Homolka, a regular visitor to the local hospital thanks to injuries inflicted by her husband, eventually signed her own arrest warrant. After yet another beating, she filed battery charges against Bernardo. Her DNA taken in hospital matched DNA found on their third victim—who in turn had DNA collected—Bernardo’s—that matched to the rape victims from earlier years.

But while the pair were both arrested and charged with first-degree murder, Homolka scored a plea bargain to testify against Bernardo in exchange for a lighter sentence—despite video evidence of the blonde acting as a willing, sadistic participant that only surfaced after the deal was struck. Shown raping and torturing their victims and cheerleading her husband on in the tapes, she spent just 12 years in jail. Bernardo maintains that Homolka committed the murders.

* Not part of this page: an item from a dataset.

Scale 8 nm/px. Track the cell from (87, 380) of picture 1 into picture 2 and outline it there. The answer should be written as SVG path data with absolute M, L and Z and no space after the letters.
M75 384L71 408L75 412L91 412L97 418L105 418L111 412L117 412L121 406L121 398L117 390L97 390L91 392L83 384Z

She’s changed her name, remarried and had three children, but Homolka—now known as Leanne Bordelais—isn’t being allowed to forget her crimes. Neighbours in her Montreal suburb regularly put up signs with her victims’ names in full view of her home; reporters regularly knock on her door.

In an interview after her release, she admitted she “had done terrible things”.

“Back then I was 17 years old [in fact, she was 21]. I didn’t know much. I was afraid of being abandoned. I absolutely wanted to have a relationship,” she said.

“I did not have self-confidence. There are a lot of things about myself that I didn’t know then that I know now.”